Saturday, June 11, 2016

The tide regarding judicial misconduct is turning - with law professors from elite law schools joining the fight

Absolute judicial immunity for malicious and corrupt acts on the bench was self-gifted by the judiciary to itself on the claims that such immunity - again, for malicious and corrupt acts on the bench - somehow protects judicial independents.

Well, the public never bought this crap, and it appears that the legal establishment starts to shift, too.

I wrote on this blog about a George Mason Law professor Ilya Somin who openly criticized the U.S. Supreme Court Justice Sonya Sotomayor for her unconstitutional claim that she would make attorneys work for free in order to be entitled to earn a living at all, and who instead suggested the idea previously offered only by economists and legal bloggers like me - to deregulate the legal profession if regulation does not help, but instead hurts the public and contributes to the growing "justice gap".

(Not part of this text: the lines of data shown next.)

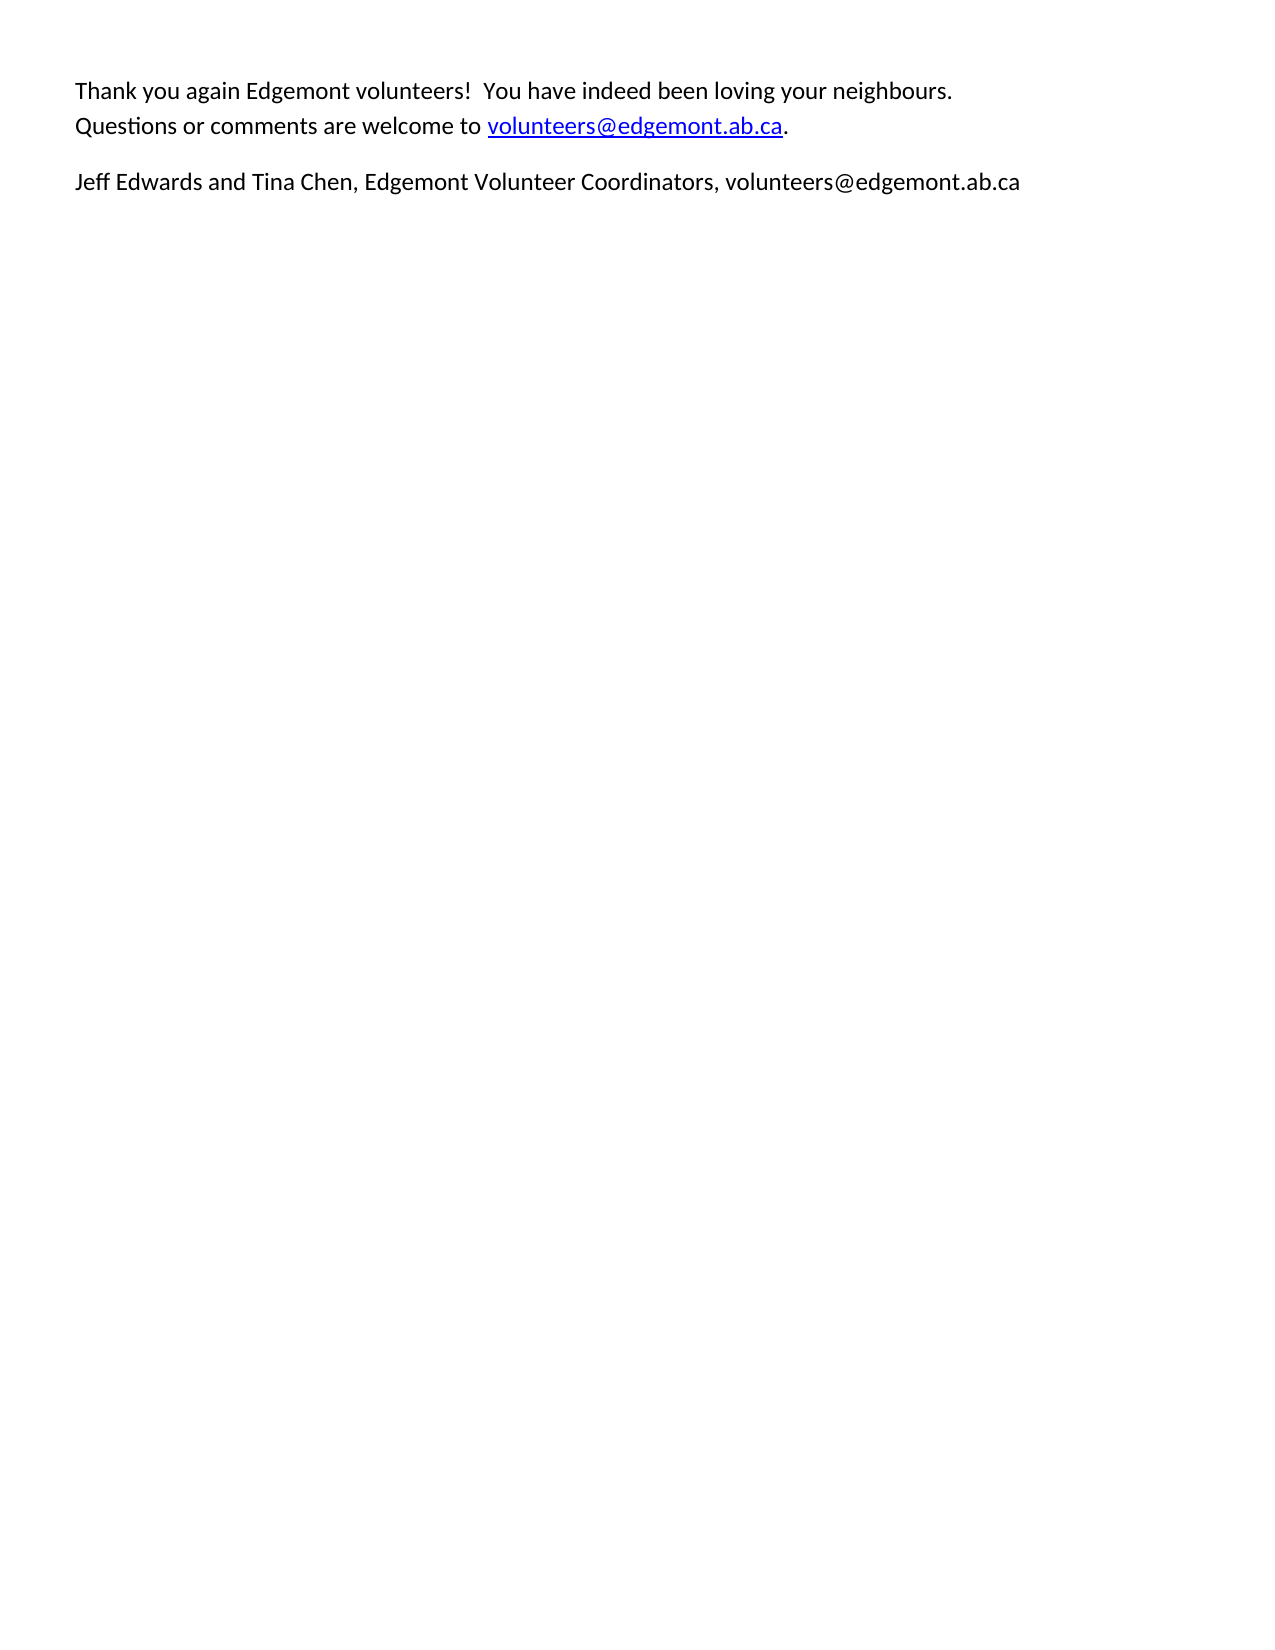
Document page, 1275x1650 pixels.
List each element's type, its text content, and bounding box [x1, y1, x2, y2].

text Jeff Edwards and Tina Chen, Edgemont Volunteer Coordinators, volunteers@edgemont.ab.ca [75, 166, 1200, 196]
text Thank you again Edgemont volunteers! You have indeed been loving your neighbours. Questions or comments are welcome to volunteers@edgemont.ab.ca. [75, 75, 1200, 141]
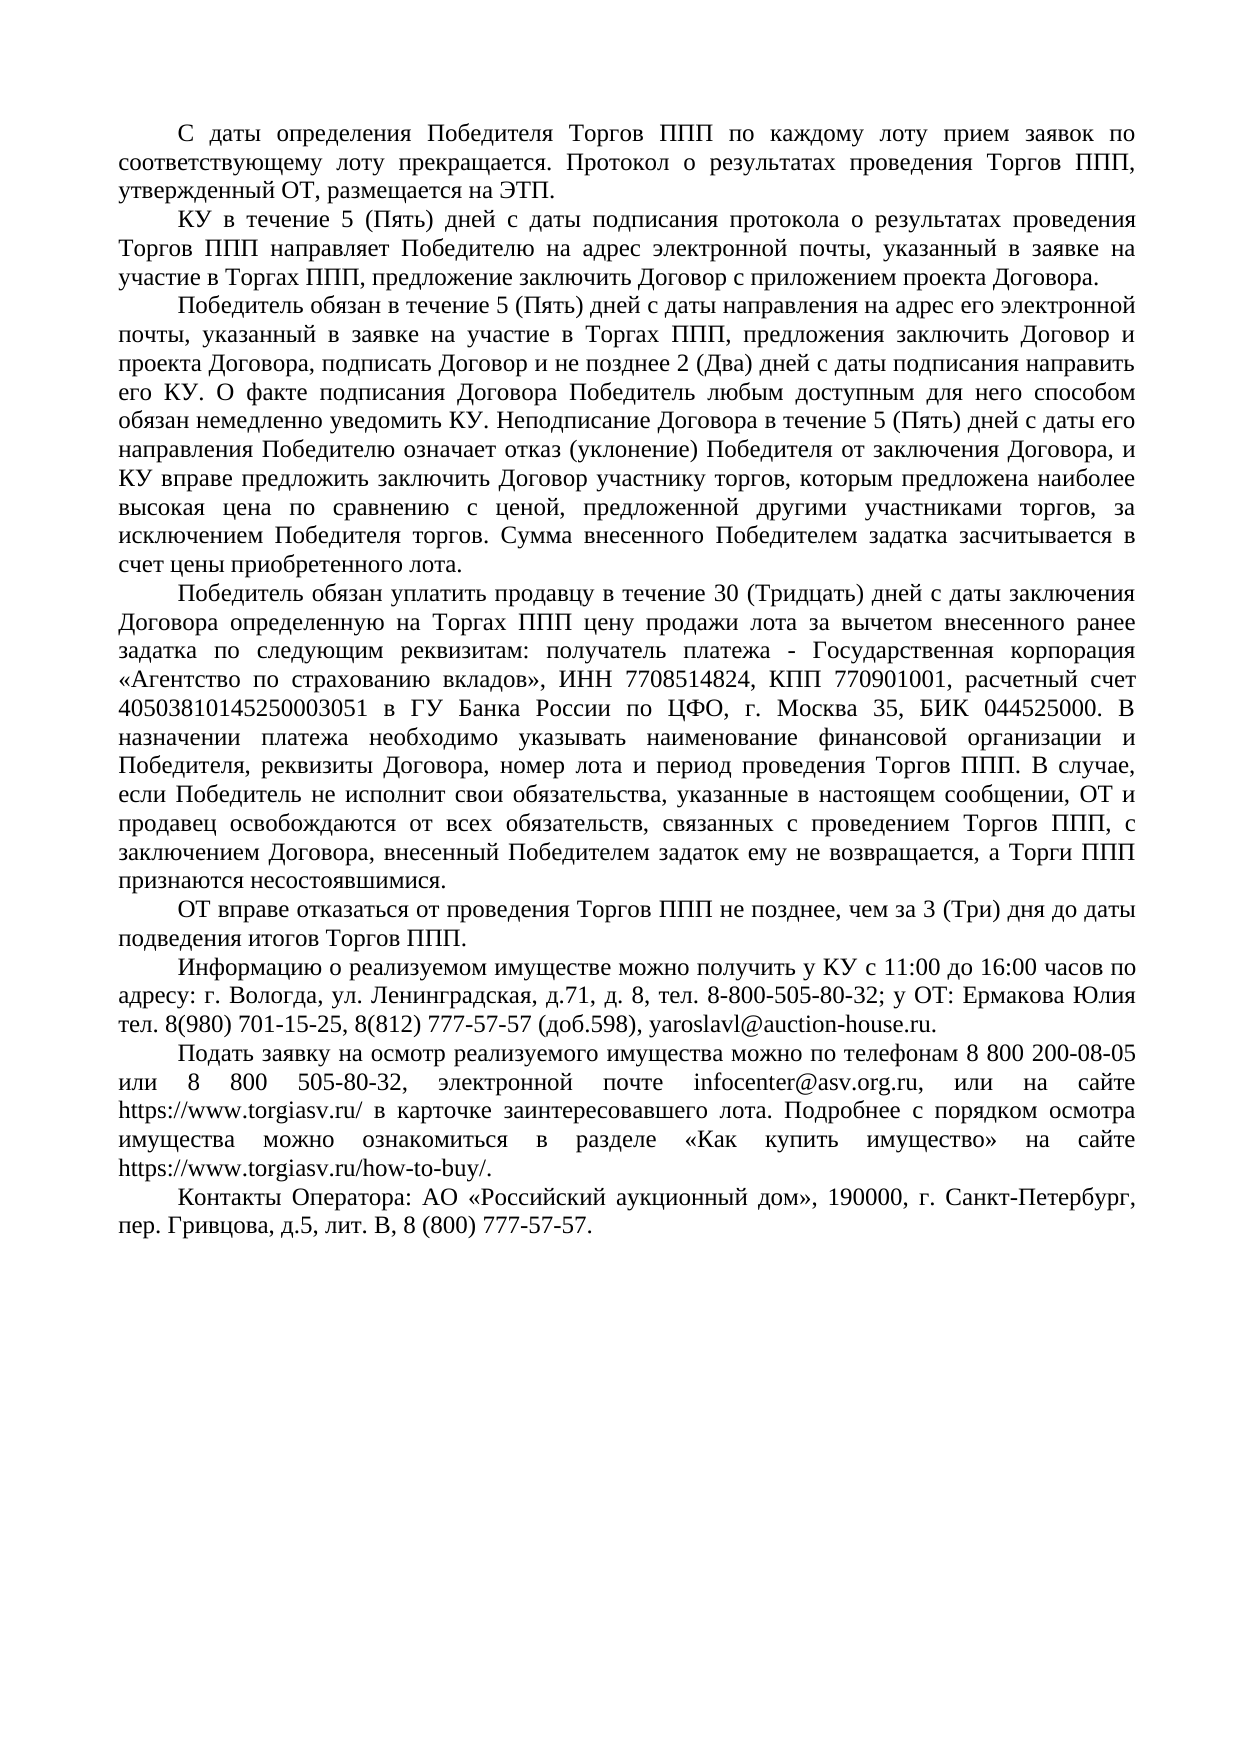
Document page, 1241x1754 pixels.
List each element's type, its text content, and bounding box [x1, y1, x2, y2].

That's the same George Mason school where professors rebelled against the law school's collective statement that the faculty is grieving the passing of the U.S. Supreme Court Justice Antonin Scalia, and opposing efforts to rename the school after Antonin Scalia, by taking an action through the faculty Senate - because of Antonin Scalia's misconduct that was revealed in his court decisions and in the press.

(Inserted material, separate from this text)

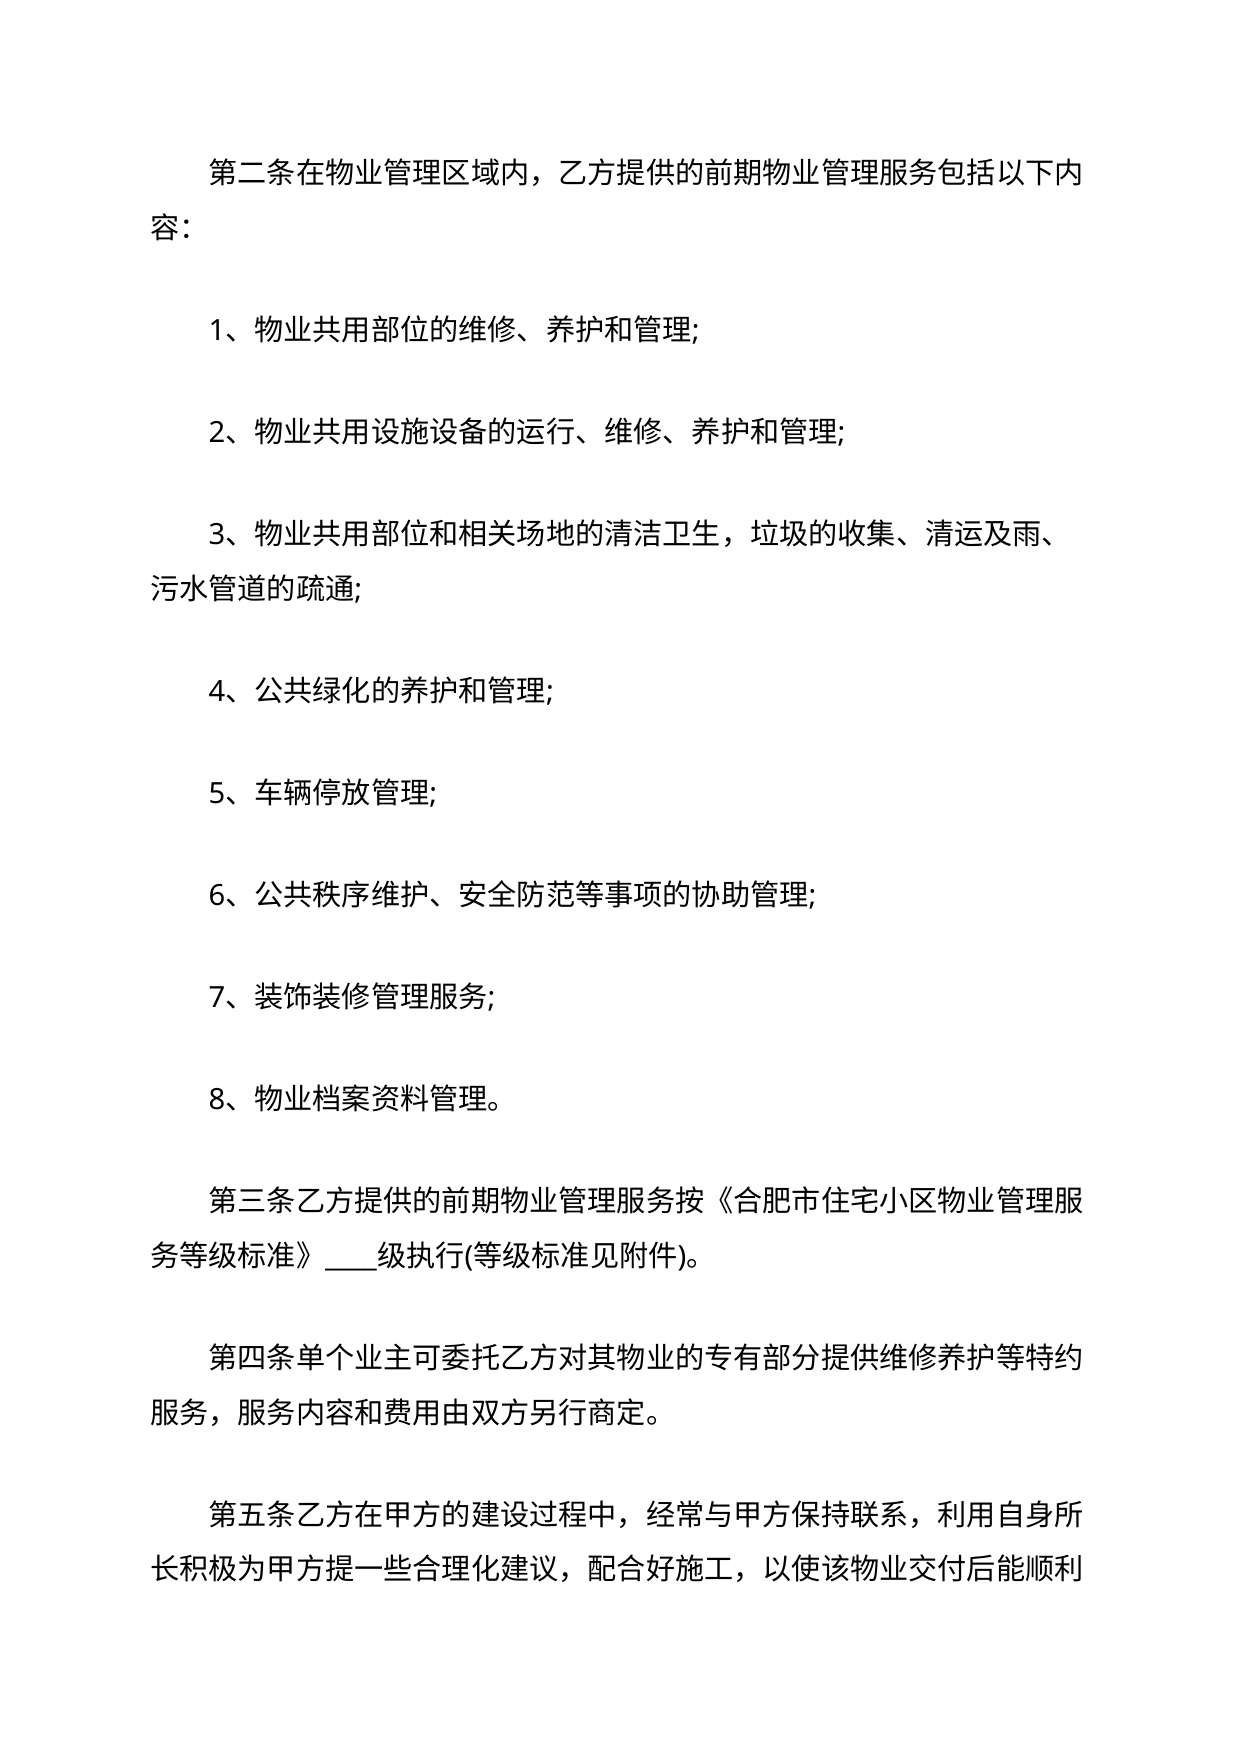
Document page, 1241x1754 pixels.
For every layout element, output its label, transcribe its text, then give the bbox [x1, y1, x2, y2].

Now, a Stanford Law professor leads the efforts to take off the bench a just-re-elected judge Aaron Persky because of his unduly favorable decision in a rape case and demeaning of rape victims.

Law professor Michele Dauber delivered a petition to the California Commission for Judicial Performance. While the petition is asking for a "recall" of the judge, I wonder if the California Commission can simply take Persky off the bench for obvious misconduct.

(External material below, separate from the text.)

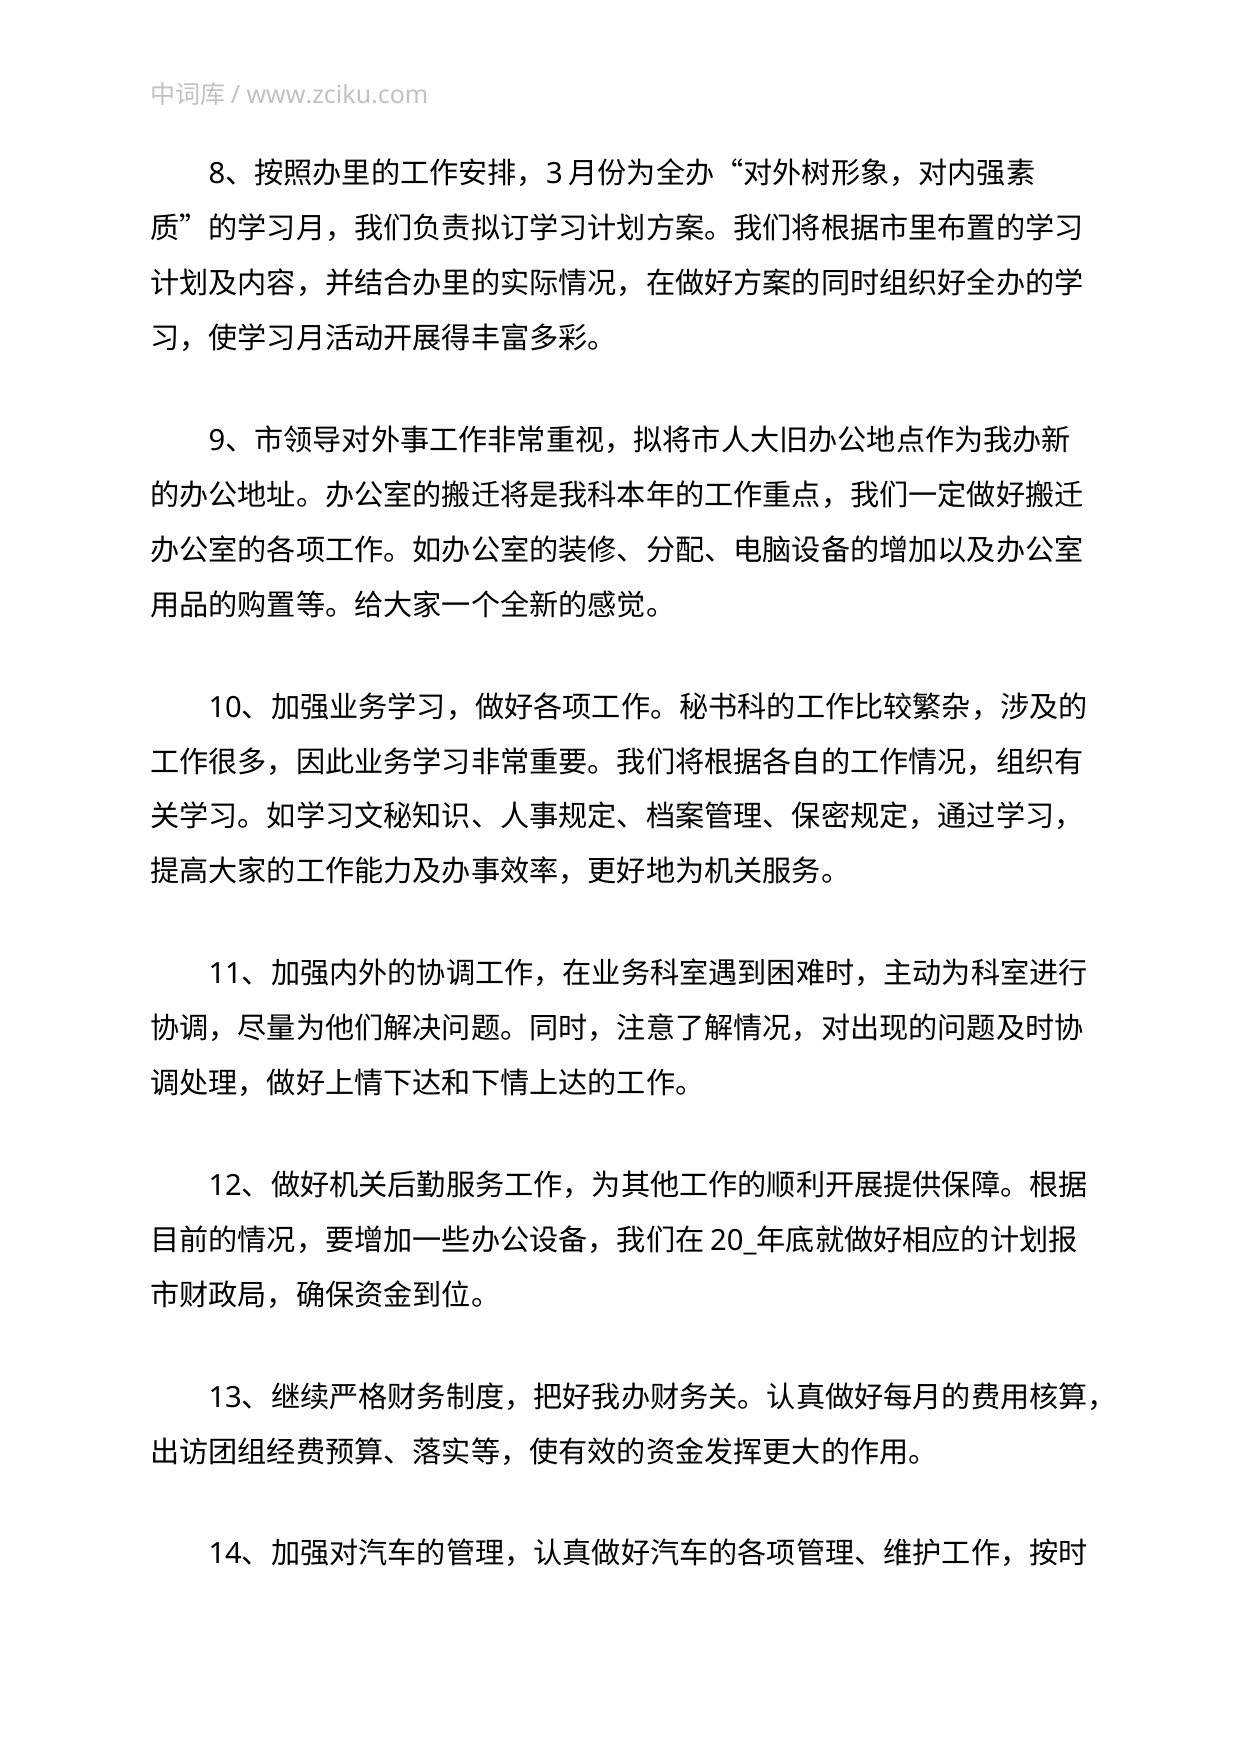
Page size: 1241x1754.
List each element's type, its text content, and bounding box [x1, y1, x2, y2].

In any event, it is clear that the issue of judicial misconduct, a recent taboo, an "unmentionable", is finally making front lines in mainstream media and is subject of petitions of law professors to recall judges because of their improper verdicts, as well as is causing national and international outrage is apparent that the tide toward judicial misconduct is turning.

Maybe, just maybe, with the help of social media that spread such news like a forest wildfire, we will not wait for long before legislatures and other government authorities in charge of judicial discipline, might have no choice soon but to make changes in judicial accountability rules and practices, at least not to be voted out of office.